By Jamal Rahman, New Age Islam
31 May 2021
Religious Traditions Teach Us That We Need To Do The Work Of Being Of Service To God’s Creation
1. It is wise to develop within our self an attitude of service that wells up from within.
2. In the process of doing good deeds, our “unique” mission emerges by itself and, by Grace of God, gets completed in good time.
Every religious tradition tells us that besides the work of transforming ourselves to become more developed human beings, we need to do the work of being of service to God’s creation.
If we look around, sadly, there is so much of cruelty, injustice, pain and suffering everywhere. Sometimes, we feel hopeless and helpless. Can one person do anything at all to make a difference?
In several traditions, there is a similar story about a pious person who travels the world and, in his exploration, he is filled with anguish. Everywhere he goes, he witnesses extensive poverty, injustice, cruelty, suffering, violence and bloodshed. The magnitude is overwhelming. Finally, when this person sees, late at night, a little orphan child, covered with sores, shivering in the cold and with no clothes on, he breaks down and cries out, “O God! O God! How can You allow this to happen? God, please do something!”
That night, a vision comes to this person, where God says, “Beloved one, I did do something. I created you, so that you could help this child.”
As this story illustrates, serving others is incumbent on us. It is part of our mission on Earth—to be of service to God’s creation, doing our part.
Every holy book has guidelines in this regard. The Quran asks us to give freely of what we love to those who ask and those who don’t or cannot ask. We are also asked to give quietly, if possible. This can atone for some of our wrongdoings. The Quran furthermore remind us of the critical need to make structural changes in society in our devotion to service. We are admonished not to avoid the “steep ascent” (Quran 90:12-17):
What will explain to you what the steep ascent is? It is the freeing of a slave; or the feeding in times of famine of an orphaned relative or some needy person in distress, and to be one of those who believe in and urge one another to steadfastness and compassion.

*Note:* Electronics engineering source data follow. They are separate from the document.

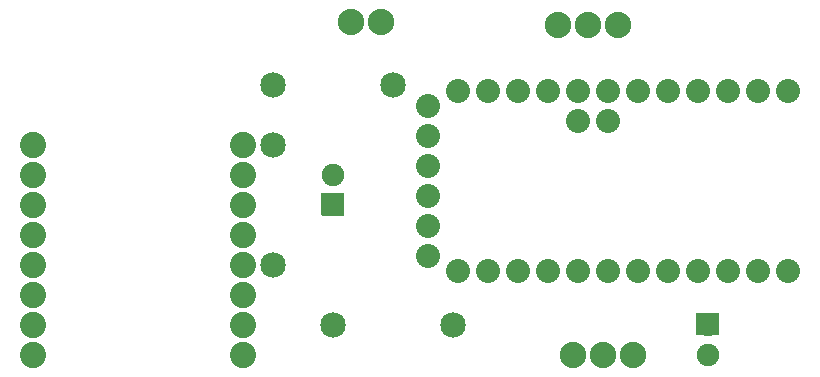
<source format=gts>
G04 MADE WITH FRITZING*
G04 WWW.FRITZING.ORG*
G04 DOUBLE SIDED*
G04 HOLES PLATED*
G04 CONTOUR ON CENTER OF CONTOUR VECTOR*
%ASAXBY*%
%FSLAX23Y23*%
%MOIN*%
%OFA0B0*%
%SFA1.0B1.0*%
%ADD10C,0.075000*%
%ADD11C,0.087701*%
%ADD12C,0.080000*%
%ADD13C,0.085000*%
%ADD14C,0.088000*%
%ADD15R,0.001000X0.001000*%
%LNMASK1*%
G90*
G70*
G54D10*
X2323Y89D03*
X2323Y189D03*
X2323Y89D03*
X2323Y189D03*
X1073Y689D03*
X1073Y589D03*
X1073Y689D03*
X1073Y589D03*
G54D11*
X772Y90D03*
X772Y190D03*
X772Y290D03*
X772Y390D03*
X772Y490D03*
X772Y590D03*
X772Y690D03*
X772Y790D03*
X72Y90D03*
X72Y190D03*
X72Y290D03*
X72Y390D03*
X72Y490D03*
X72Y590D03*
X72Y690D03*
X72Y790D03*
G54D12*
X1591Y370D03*
X2391Y370D03*
X2191Y970D03*
X1991Y370D03*
X2591Y970D03*
X1791Y970D03*
X2591Y370D03*
X2191Y370D03*
X1791Y370D03*
X1991Y870D03*
X2391Y970D03*
X1991Y970D03*
X1591Y970D03*
X1391Y920D03*
X1391Y820D03*
X1391Y720D03*
X1391Y620D03*
X1391Y520D03*
X1391Y420D03*
X2491Y370D03*
X2291Y370D03*
X2091Y370D03*
X1891Y370D03*
X1691Y370D03*
X1491Y370D03*
X1891Y870D03*
X2491Y970D03*
X2291Y970D03*
X2091Y970D03*
X1891Y970D03*
X1691Y970D03*
X1491Y970D03*
G54D13*
X873Y989D03*
X1273Y989D03*
X1073Y189D03*
X1473Y189D03*
X873Y789D03*
X873Y389D03*
G54D14*
X2023Y1189D03*
X1923Y1189D03*
X1823Y1189D03*
X1132Y1198D03*
X1232Y1198D03*
X1873Y89D03*
X1973Y89D03*
X2073Y89D03*
G54D15*
X1035Y627D02*
X1109Y627D01*
X1035Y626D02*
X1109Y626D01*
X1035Y625D02*
X1109Y625D01*
X1035Y624D02*
X1109Y624D01*
X1035Y623D02*
X1109Y623D01*
X1035Y622D02*
X1109Y622D01*
X1035Y621D02*
X1109Y621D01*
X1035Y620D02*
X1109Y620D01*
X1035Y619D02*
X1109Y619D01*
X1035Y618D02*
X1109Y618D01*
X1035Y617D02*
X1109Y617D01*
X1035Y616D02*
X1109Y616D01*
X1035Y615D02*
X1109Y615D01*
X1035Y614D02*
X1109Y614D01*
X1035Y613D02*
X1109Y613D01*
X1035Y612D02*
X1109Y612D01*
X1035Y611D02*
X1109Y611D01*
X1035Y610D02*
X1109Y610D01*
X1035Y609D02*
X1109Y609D01*
X1035Y608D02*
X1109Y608D01*
X1035Y607D02*
X1109Y607D01*
X1035Y606D02*
X1109Y606D01*
X1035Y605D02*
X1109Y605D01*
X1035Y604D02*
X1109Y604D01*
X1035Y603D02*
X1109Y603D01*
X1035Y602D02*
X1109Y602D01*
X1035Y601D02*
X1109Y601D01*
X1035Y600D02*
X1109Y600D01*
X1035Y599D02*
X1070Y599D01*
X1075Y599D02*
X1109Y599D01*
X1035Y598D02*
X1067Y598D01*
X1077Y598D02*
X1109Y598D01*
X1035Y597D02*
X1066Y597D01*
X1079Y597D02*
X1109Y597D01*
X1035Y596D02*
X1065Y596D01*
X1079Y596D02*
X1109Y596D01*
X1035Y595D02*
X1064Y595D01*
X1080Y595D02*
X1109Y595D01*
X1035Y594D02*
X1064Y594D01*
X1081Y594D02*
X1109Y594D01*
X1035Y593D02*
X1063Y593D01*
X1081Y593D02*
X1109Y593D01*
X1035Y592D02*
X1063Y592D01*
X1081Y592D02*
X1109Y592D01*
X1035Y591D02*
X1063Y591D01*
X1082Y591D02*
X1109Y591D01*
X1035Y590D02*
X1063Y590D01*
X1082Y590D02*
X1109Y590D01*
X1035Y589D02*
X1063Y589D01*
X1081Y589D02*
X1109Y589D01*
X1035Y588D02*
X1063Y588D01*
X1081Y588D02*
X1109Y588D01*
X1035Y587D02*
X1064Y587D01*
X1081Y587D02*
X1109Y587D01*
X1035Y586D02*
X1064Y586D01*
X1080Y586D02*
X1109Y586D01*
X1035Y585D02*
X1065Y585D01*
X1080Y585D02*
X1109Y585D01*
X1035Y584D02*
X1066Y584D01*
X1079Y584D02*
X1109Y584D01*
X1035Y583D02*
X1067Y583D01*
X1078Y583D02*
X1109Y583D01*
X1035Y582D02*
X1069Y582D01*
X1075Y582D02*
X1109Y582D01*
X1035Y581D02*
X1109Y581D01*
X1035Y580D02*
X1109Y580D01*
X1035Y579D02*
X1109Y579D01*
X1035Y578D02*
X1109Y578D01*
X1035Y577D02*
X1109Y577D01*
X1035Y576D02*
X1109Y576D01*
X1035Y575D02*
X1109Y575D01*
X1035Y574D02*
X1109Y574D01*
X1035Y573D02*
X1109Y573D01*
X1035Y572D02*
X1109Y572D01*
X1035Y571D02*
X1109Y571D01*
X1035Y570D02*
X1109Y570D01*
X1035Y569D02*
X1109Y569D01*
X1035Y568D02*
X1109Y568D01*
X1035Y567D02*
X1109Y567D01*
X1035Y566D02*
X1109Y566D01*
X1035Y565D02*
X1109Y565D01*
X1035Y564D02*
X1109Y564D01*
X1035Y563D02*
X1109Y563D01*
X1035Y562D02*
X1109Y562D01*
X1035Y561D02*
X1109Y561D01*
X1035Y560D02*
X1109Y560D01*
X1035Y559D02*
X1109Y559D01*
X1035Y558D02*
X1109Y558D01*
X1035Y557D02*
X1109Y557D01*
X1035Y556D02*
X1109Y556D01*
X1035Y555D02*
X1109Y555D01*
X1035Y554D02*
X1109Y554D01*
X1036Y553D02*
X1109Y553D01*
X2285Y228D02*
X2359Y228D01*
X2285Y227D02*
X2359Y227D01*
X2285Y226D02*
X2359Y226D01*
X2285Y225D02*
X2359Y225D01*
X2285Y224D02*
X2359Y224D01*
X2285Y223D02*
X2359Y223D01*
X2285Y222D02*
X2359Y222D01*
X2285Y221D02*
X2359Y221D01*
X2285Y220D02*
X2359Y220D01*
X2285Y219D02*
X2359Y219D01*
X2285Y218D02*
X2359Y218D01*
X2285Y217D02*
X2359Y217D01*
X2285Y216D02*
X2359Y216D01*
X2285Y215D02*
X2359Y215D01*
X2285Y214D02*
X2359Y214D01*
X2285Y213D02*
X2359Y213D01*
X2285Y212D02*
X2359Y212D01*
X2285Y211D02*
X2359Y211D01*
X2285Y210D02*
X2359Y210D01*
X2285Y209D02*
X2359Y209D01*
X2285Y208D02*
X2359Y208D01*
X2285Y207D02*
X2359Y207D01*
X2285Y206D02*
X2359Y206D01*
X2285Y205D02*
X2359Y205D01*
X2285Y204D02*
X2359Y204D01*
X2285Y203D02*
X2359Y203D01*
X2285Y202D02*
X2359Y202D01*
X2285Y201D02*
X2359Y201D01*
X2285Y200D02*
X2359Y200D01*
X2285Y199D02*
X2319Y199D01*
X2325Y199D02*
X2359Y199D01*
X2285Y198D02*
X2317Y198D01*
X2328Y198D02*
X2359Y198D01*
X2285Y197D02*
X2316Y197D01*
X2329Y197D02*
X2359Y197D01*
X2285Y196D02*
X2315Y196D01*
X2330Y196D02*
X2359Y196D01*
X2285Y195D02*
X2314Y195D01*
X2330Y195D02*
X2359Y195D01*
X2285Y194D02*
X2314Y194D01*
X2331Y194D02*
X2359Y194D01*
X2285Y193D02*
X2313Y193D01*
X2331Y193D02*
X2359Y193D01*
X2285Y192D02*
X2313Y192D01*
X2331Y192D02*
X2359Y192D01*
X2285Y191D02*
X2313Y191D01*
X2332Y191D02*
X2359Y191D01*
X2285Y190D02*
X2313Y190D01*
X2332Y190D02*
X2359Y190D01*
X2285Y189D02*
X2313Y189D01*
X2331Y189D02*
X2359Y189D01*
X2285Y188D02*
X2313Y188D01*
X2331Y188D02*
X2359Y188D01*
X2285Y187D02*
X2314Y187D01*
X2331Y187D02*
X2359Y187D01*
X2285Y186D02*
X2314Y186D01*
X2330Y186D02*
X2359Y186D01*
X2285Y185D02*
X2315Y185D01*
X2329Y185D02*
X2359Y185D01*
X2285Y184D02*
X2316Y184D01*
X2329Y184D02*
X2359Y184D01*
X2285Y183D02*
X2317Y183D01*
X2327Y183D02*
X2359Y183D01*
X2285Y182D02*
X2320Y182D01*
X2324Y182D02*
X2359Y182D01*
X2285Y181D02*
X2359Y181D01*
X2285Y180D02*
X2359Y180D01*
X2285Y179D02*
X2359Y179D01*
X2285Y178D02*
X2359Y178D01*
X2285Y177D02*
X2359Y177D01*
X2285Y176D02*
X2359Y176D01*
X2285Y175D02*
X2359Y175D01*
X2285Y174D02*
X2359Y174D01*
X2285Y173D02*
X2359Y173D01*
X2285Y172D02*
X2359Y172D01*
X2285Y171D02*
X2359Y171D01*
X2285Y170D02*
X2359Y170D01*
X2285Y169D02*
X2359Y169D01*
X2285Y168D02*
X2359Y168D01*
X2285Y167D02*
X2359Y167D01*
X2285Y166D02*
X2359Y166D01*
X2285Y165D02*
X2359Y165D01*
X2285Y164D02*
X2359Y164D01*
X2285Y163D02*
X2359Y163D01*
X2285Y162D02*
X2359Y162D01*
X2285Y161D02*
X2359Y161D01*
X2285Y160D02*
X2359Y160D01*
X2285Y159D02*
X2359Y159D01*
X2285Y158D02*
X2359Y158D01*
X2285Y157D02*
X2359Y157D01*
X2285Y156D02*
X2359Y156D01*
X2285Y155D02*
X2359Y155D01*
X2285Y154D02*
X2359Y154D01*
D02*
G04 End of Mask1*
M02*
</source>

Notice that the first verse mentioned regarding the ‘steep ascent’ is about freeing a slave from bondage. From this, one can deduce that the work of creating systemic and structural changes in society is critical. To understand the significance of this verse, consider the following hadith: “Whosoever of you sees an evil, let him change it with his hand; and if he is not able to do so, then let him change it with his tongue; and if he is not able to do so, then with his heart- and that is the weakest of faith.”
Does each of us have a specific major work of service to accomplish before we return to our Creator? The great traditions say that rather than worry about our ‘grand’ mission, it is wise to develop within our self an attitude of service that wells up from within. Do good deeds according to your capacity. God never gets tired of giving rewards for good deeds. The Prophet Muhammad is reported to have said, “Take up good deeds only as much as you are able, for the best deeds are those done regularly even if they are small.” In the process of doing good deeds, amazingly, our “unique” mission emerges by itself and, by Grace of God, gets completed in good time.

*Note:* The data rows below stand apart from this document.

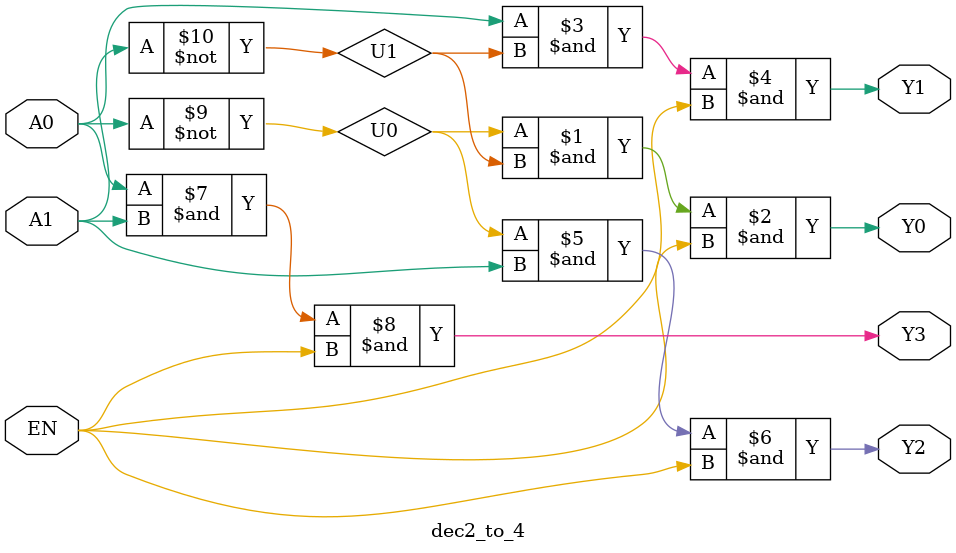
<source format=v>

module dec2_to_4 (Y0, Y1, Y2, Y3, A0, A1, EN);
	
	// Port declaration
	input A0, A1, EN;
	output Y0, Y1, Y2, Y3;
	
	// Internal wire
	wire U0, U1;
	
	// Not gate (output, input)
	not (U0, A0);
	not (U1, A1);
	
	// 3 input and gate (output, input, input, input)
	and (Y0, U0, U1, EN);
	and (Y1, A0, U1, EN);
	and (Y2, U0, A1, EN);
	and (Y3, A0, A1, EN);
endmodule

</source>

May we be of service, and, may we realize that being of service fulfills something deep within us—it gives meaning to our life.
I love these lines of the famous Bengali poet Rabindranath Tagore:
“I slept and dreamt that life was joy. I awoke and saw that life was service. I acted and behold! Service was joy.”
Based in the USA, Jamal Rahman is a popular speaker and author on Islam, Sufi spirituality, and interfaith relations. Along with his Interfaith Amigos, he has been featured in The New York Times, CBS News, BBC, and various NPR programs. Jamal is co-founder and Muslim Sufi Imam at Interfaith Community Sanctuary and adjunct faculty at Seattle University. He travels nationally and internationally, presenting at retreats and workshops. Jamal’s passion lies in interfaith community building and activism.